In Life and Love, Nothing Happens Until a Decision Is Made

Our noncommittal culture will never appreciate what a gift it can be to make life-changing decisions

“Proposal”
“Proposal” (photo: Adina Voicu / Pixabay / CC0)

Karol Wojtyła, in Love and Responsibility, speaks of love as it relates to the man-woman relationship in three ways — love as attraction, as desire and as good will.

Love as attraction recognizes the physical, sexual good the other person is. Love as desire recognizes the broader emotional/psychological good the other person is. Love as good will recognizes the other as a person, for whom one wills the true good.

The first two “loves” are genuine but incomplete. A person cannot be reduced to his sexual or emotional compatibility, both because the other is greater than those parts and a focus on those parts really does not draw the lover out of himself. Only love as good will, love rooted in a decision for the other person and the other’s objective good, fully merits that name.

I review these facts in light of a new survey out of Great Britain. Marriage Foundation UK reports that one in three couples surveyed in their first 10 years of marriage admitted that, had they not married, they would not likely still be together. Granted that just under half admitted they believed they would be together whether they had married or not, that still leaves a third saying they wouldn’t be together and the balance (about 15-20%) saying they “didn’t know.”

It’s always hard to prove a negative (what didn’t happen) but Marriage Foundation UK offers some convincing reasons to support what the couples said. Some of them seem rather elementary, but we live in a world where even elementary facts are in vicious contention, so perhaps we shouldn’t be surprised.

The first convincing reason is decisions usually lead to follow-through. The second is decisions lead to bilateral commitment.

It’s more likely we will do something if we decide to do it. Their example is deciding to go out for a walk together on a holiday. Now remember: this is the Marriage Foundation UK, which means there is likely to be precipitation in the forecast. If we planned to take that walk, we’re more likely to do so even if — as BBC used to put it nicely — there are “occasional spritzers.” If we had no plans, the likelihood of that walk would significantly erode if, as one steps out the door, clouds were observed on the horizon.

“Occasional showers” here refers not just to literal but also metaphorical senses. 

An all-too-friendly neglected classic film is Delbert Mann’s 1955 movie, “Marty,” about a 30-something Italian-American butcher from the Bronx who’s still single and still living with his mother. Everybody tells him he should get married and deep down he wants to, but between the notional idea of “getting married” and “going-out-and-finding-Clara-to-marry” are a couple of steps which, not taken, means there isn’t going to be a holiday walk or a wedding.

In the film’s closing scene, Marty and Angie and a few other male best friends are standing around at the local bar, asking “‘What do you wanna do?’ ‘I dunno. What do you wanna do?’ ‘I dunno, what do you wanna do?’” That’s when Marty breaks loose from his friends, announces all this “what do you wanna do?” is getting them nowhere, realizes that coasting on his family’s and friend’s ambivalences will get him nowhere, and runs to the phone booth to call Clara. Nothing happens until a decision is made.

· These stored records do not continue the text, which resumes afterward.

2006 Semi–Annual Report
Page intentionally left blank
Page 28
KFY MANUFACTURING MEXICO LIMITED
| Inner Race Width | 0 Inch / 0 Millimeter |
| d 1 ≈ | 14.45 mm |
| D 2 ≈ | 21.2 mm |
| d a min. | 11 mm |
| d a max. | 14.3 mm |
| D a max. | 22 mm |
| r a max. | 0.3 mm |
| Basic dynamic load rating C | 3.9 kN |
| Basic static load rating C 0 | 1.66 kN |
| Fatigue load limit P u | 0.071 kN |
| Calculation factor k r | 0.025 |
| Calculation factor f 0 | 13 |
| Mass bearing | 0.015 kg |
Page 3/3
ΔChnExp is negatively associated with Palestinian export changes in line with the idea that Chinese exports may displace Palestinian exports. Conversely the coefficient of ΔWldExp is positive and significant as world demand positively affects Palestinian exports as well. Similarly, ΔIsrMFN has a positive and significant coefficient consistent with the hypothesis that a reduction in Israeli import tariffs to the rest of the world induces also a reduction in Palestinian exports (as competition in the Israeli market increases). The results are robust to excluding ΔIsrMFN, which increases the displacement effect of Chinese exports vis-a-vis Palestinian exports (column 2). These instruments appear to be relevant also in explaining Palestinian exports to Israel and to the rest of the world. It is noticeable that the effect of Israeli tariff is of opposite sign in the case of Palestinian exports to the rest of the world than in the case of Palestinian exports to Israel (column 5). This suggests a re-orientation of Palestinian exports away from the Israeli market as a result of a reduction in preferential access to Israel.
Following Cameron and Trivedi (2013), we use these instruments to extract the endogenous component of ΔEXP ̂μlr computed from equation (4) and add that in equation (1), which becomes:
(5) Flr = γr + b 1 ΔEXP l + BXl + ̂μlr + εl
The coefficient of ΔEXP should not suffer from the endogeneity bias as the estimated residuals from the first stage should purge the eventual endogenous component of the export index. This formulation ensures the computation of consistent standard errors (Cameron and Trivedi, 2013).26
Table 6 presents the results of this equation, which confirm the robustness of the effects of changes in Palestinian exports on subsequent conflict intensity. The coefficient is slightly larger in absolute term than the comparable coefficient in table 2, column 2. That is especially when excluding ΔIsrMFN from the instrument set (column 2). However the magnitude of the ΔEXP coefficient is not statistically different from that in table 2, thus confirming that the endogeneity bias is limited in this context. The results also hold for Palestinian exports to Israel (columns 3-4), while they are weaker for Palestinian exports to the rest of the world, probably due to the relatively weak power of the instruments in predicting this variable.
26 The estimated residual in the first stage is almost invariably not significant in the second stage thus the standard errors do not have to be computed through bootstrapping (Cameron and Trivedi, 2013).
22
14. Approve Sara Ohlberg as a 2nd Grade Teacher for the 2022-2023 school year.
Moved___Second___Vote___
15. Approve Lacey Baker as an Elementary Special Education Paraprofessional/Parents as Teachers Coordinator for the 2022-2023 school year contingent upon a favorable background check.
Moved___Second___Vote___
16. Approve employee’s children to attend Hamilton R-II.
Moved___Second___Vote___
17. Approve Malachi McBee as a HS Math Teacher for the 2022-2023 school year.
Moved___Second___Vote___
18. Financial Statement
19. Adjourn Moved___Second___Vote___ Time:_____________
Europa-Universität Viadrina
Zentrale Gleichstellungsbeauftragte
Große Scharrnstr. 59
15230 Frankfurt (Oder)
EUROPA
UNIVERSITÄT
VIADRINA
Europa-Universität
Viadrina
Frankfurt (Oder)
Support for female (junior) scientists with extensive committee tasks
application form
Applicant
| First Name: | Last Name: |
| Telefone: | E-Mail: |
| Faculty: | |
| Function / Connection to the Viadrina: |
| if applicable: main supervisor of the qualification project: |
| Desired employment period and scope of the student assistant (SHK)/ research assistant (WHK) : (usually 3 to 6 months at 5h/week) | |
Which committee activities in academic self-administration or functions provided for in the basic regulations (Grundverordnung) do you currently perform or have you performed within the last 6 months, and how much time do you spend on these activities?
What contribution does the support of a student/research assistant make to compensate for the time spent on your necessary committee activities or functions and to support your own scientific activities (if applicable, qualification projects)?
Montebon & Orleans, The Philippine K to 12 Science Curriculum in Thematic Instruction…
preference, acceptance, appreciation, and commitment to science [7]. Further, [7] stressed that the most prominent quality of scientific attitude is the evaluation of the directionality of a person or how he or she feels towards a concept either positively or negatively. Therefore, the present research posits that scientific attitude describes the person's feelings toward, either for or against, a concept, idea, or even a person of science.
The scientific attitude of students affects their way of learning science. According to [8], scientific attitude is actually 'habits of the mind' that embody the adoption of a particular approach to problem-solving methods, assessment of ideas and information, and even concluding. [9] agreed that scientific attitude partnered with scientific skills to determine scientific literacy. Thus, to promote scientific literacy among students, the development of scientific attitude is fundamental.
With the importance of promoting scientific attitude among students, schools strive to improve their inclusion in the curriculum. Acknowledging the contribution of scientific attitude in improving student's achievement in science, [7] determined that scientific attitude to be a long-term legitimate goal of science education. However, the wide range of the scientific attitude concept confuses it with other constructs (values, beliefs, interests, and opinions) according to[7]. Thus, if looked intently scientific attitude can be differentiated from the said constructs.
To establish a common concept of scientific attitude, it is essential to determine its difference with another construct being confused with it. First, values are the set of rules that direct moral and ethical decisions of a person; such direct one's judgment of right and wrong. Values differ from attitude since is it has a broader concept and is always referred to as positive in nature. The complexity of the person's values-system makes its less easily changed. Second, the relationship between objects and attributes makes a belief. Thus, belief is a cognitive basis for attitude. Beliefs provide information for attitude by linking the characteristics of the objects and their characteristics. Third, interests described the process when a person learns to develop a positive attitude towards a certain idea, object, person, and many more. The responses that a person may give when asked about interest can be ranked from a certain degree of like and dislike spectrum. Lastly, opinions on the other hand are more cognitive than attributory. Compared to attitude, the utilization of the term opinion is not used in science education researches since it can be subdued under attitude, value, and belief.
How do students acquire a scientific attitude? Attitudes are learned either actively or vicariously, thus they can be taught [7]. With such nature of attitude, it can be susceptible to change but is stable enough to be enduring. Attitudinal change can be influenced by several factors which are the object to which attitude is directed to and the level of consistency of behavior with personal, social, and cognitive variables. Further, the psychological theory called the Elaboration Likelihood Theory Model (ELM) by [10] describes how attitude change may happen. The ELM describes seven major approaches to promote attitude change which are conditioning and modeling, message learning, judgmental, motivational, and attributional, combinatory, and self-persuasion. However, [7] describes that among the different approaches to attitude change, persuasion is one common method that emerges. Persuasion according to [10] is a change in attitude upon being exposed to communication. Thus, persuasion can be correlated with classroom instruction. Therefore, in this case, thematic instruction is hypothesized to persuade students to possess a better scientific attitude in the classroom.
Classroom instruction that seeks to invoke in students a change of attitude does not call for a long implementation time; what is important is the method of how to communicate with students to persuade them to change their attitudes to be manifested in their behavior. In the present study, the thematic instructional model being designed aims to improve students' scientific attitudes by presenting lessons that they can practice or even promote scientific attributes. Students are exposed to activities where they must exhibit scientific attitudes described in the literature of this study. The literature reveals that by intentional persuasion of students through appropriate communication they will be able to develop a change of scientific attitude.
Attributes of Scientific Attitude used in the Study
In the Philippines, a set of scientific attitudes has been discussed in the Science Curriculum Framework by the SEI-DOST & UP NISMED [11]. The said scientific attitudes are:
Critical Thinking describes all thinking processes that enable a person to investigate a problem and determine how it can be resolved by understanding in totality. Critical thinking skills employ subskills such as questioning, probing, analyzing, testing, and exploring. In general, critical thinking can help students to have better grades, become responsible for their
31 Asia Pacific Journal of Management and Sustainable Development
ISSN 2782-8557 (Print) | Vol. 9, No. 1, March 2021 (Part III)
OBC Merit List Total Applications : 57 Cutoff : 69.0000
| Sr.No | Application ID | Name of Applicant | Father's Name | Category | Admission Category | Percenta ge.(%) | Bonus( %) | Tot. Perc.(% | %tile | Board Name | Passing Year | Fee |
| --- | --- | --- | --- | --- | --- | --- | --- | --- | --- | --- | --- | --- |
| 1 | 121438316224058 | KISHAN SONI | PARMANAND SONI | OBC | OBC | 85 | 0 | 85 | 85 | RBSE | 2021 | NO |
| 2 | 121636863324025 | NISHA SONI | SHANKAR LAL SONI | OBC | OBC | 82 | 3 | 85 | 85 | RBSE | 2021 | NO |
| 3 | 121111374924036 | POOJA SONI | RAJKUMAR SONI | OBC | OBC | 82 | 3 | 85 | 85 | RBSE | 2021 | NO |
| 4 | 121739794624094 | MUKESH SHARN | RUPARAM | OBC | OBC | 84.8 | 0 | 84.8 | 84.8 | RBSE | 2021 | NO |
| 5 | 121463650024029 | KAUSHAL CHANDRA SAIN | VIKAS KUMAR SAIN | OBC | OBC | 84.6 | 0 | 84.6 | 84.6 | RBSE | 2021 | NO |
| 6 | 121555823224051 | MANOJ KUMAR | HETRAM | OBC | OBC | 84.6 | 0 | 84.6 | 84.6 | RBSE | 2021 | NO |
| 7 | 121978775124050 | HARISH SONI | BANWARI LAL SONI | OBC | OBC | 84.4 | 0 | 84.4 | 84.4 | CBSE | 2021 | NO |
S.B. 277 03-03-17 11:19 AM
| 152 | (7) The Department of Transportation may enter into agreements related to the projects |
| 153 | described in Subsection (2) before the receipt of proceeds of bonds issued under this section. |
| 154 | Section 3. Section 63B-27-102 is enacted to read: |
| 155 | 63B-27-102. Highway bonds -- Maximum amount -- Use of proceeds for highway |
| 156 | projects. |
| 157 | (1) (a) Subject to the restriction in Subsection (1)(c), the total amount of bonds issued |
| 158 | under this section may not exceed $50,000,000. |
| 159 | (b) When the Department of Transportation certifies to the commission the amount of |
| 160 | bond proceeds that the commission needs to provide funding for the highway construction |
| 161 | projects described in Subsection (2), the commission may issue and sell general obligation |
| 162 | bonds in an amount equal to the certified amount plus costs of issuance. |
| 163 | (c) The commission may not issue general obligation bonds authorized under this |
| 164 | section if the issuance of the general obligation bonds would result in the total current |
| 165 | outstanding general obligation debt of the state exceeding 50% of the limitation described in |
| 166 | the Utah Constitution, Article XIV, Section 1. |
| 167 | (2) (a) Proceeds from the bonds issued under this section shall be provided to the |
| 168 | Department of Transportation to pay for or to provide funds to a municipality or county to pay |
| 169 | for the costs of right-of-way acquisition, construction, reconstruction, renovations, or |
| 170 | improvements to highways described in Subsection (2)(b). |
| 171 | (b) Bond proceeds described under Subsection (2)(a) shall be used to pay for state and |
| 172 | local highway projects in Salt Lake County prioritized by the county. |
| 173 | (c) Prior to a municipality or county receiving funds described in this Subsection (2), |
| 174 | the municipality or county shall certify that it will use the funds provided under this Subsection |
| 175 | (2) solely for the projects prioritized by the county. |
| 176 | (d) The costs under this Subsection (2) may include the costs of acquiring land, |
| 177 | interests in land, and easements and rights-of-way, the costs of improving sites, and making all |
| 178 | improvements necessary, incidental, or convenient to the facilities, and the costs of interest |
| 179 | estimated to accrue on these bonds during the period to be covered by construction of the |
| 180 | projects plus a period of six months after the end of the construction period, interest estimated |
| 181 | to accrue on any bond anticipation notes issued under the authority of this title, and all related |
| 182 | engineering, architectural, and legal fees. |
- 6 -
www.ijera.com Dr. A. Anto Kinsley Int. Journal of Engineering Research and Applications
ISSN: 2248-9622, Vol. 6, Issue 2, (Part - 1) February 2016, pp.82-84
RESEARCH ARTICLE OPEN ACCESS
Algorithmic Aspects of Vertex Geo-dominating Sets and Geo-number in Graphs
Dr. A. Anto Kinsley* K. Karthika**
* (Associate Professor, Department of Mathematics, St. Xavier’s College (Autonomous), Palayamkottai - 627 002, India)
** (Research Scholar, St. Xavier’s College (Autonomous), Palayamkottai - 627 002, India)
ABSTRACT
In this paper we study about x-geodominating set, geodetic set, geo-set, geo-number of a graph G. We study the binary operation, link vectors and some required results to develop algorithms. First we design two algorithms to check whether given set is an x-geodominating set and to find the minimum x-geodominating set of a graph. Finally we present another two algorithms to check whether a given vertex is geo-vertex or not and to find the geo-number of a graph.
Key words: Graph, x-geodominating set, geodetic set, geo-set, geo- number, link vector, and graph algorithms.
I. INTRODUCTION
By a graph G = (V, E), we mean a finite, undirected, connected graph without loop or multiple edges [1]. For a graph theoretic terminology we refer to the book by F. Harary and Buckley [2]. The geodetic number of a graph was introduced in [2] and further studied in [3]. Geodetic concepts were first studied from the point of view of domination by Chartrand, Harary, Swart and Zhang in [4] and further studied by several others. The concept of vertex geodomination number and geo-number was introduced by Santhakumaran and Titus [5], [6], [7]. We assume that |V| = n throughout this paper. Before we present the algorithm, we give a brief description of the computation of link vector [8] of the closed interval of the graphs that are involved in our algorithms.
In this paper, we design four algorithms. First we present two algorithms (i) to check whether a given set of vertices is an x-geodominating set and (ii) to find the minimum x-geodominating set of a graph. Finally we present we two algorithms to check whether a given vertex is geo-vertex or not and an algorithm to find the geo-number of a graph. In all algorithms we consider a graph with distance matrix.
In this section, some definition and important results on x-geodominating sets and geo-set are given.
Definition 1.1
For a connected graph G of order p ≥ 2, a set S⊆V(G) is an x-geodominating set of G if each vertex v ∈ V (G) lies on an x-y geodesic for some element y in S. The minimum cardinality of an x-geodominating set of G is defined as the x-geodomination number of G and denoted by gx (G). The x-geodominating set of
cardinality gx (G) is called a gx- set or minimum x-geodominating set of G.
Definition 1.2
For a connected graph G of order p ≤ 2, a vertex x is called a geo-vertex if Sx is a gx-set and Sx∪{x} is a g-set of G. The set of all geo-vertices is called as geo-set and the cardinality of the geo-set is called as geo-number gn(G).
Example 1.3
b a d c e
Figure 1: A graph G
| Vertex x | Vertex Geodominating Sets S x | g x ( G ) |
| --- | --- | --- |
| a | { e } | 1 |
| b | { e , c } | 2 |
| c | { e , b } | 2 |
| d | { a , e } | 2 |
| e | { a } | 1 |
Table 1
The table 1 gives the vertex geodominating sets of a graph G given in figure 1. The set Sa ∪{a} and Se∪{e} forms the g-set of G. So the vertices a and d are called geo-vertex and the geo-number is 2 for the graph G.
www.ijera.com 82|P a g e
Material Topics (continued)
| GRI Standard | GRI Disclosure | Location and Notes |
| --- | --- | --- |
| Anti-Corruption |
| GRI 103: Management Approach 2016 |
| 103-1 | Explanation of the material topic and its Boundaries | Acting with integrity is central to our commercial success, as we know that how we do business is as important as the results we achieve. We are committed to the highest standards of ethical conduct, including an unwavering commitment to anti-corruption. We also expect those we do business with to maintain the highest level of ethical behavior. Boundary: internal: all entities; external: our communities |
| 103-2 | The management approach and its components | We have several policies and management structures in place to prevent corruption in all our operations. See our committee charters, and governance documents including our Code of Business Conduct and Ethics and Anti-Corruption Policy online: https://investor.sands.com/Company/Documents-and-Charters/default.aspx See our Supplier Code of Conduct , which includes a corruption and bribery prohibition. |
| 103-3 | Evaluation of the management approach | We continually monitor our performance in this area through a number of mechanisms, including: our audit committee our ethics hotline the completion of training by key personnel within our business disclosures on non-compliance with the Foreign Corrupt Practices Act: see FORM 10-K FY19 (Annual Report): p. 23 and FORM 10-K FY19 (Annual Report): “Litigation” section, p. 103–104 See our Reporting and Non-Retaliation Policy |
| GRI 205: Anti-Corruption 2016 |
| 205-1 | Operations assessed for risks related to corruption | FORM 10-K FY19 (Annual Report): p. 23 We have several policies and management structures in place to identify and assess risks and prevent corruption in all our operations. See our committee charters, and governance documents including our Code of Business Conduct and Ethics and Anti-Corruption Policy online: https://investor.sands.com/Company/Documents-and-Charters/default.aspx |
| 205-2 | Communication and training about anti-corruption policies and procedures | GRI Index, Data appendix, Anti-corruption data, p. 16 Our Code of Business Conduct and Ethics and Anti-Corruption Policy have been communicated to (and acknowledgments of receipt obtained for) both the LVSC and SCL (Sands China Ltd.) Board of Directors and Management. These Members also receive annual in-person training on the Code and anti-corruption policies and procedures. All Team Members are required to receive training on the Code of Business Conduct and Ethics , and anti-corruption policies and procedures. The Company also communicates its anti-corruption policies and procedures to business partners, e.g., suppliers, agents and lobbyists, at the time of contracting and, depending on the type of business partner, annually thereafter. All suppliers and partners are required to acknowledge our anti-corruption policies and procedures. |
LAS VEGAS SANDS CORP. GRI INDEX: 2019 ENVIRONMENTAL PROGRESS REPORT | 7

Decisions entail bilateral commitments. Clara was waiting for Marty’s call for five or six hours. She might say “yes” or she might say “no.” (My guess is “yes”). But until he decides to ask and she decides how to answer, nothing is going to happen.

Cohabitants drift along on inertia — if one side pushes something, that party usually assumes silence as consent. But silence can be passive acquiescence, meaning neither side has decided on the same thing. That’s what the UK Foundation means by “asymmetry of commitment” — what we really think we are in remains an unspoken assumption. Such a project is likely to fall apart when the door’s opened and “spritzers” are felt.

In one sense, the UK study has rediscovered America: decisions count. But in a world that is indecisive, noncommittal and “keeps options open,” the life-changing nature of decision is underappreciated. Happily, God doesn’t devalue them: the whole of salvation history has unfolded on account of taking a decision seriously, and God even made us in such a way that no one else can will for me. I can be forced by compulsion, but nobody can substitute their I for mine when it comes to deciding something. 

That’s why Catholic sacramental theology recognizes that marriage originates in a decision, an act of will: in mutually expressed consent to be married. That’s why those vows are not just empty rituals or family-placating traditions. Making a decision and expressing it publicly are energizing acts that actively empower what they create, not just allow things to drift along on fumes. 

We haven’t even touched the question of how decisions, far from limiting my options, actually increase them by giving them permanence and direction, allowing future choices to be built on earlier foundations built on the rock of will versus the sand of desire or emotion. 

A British foundation indicates that decisions to marry sustain and nurture marriage. We can learn a lot from elementary truths.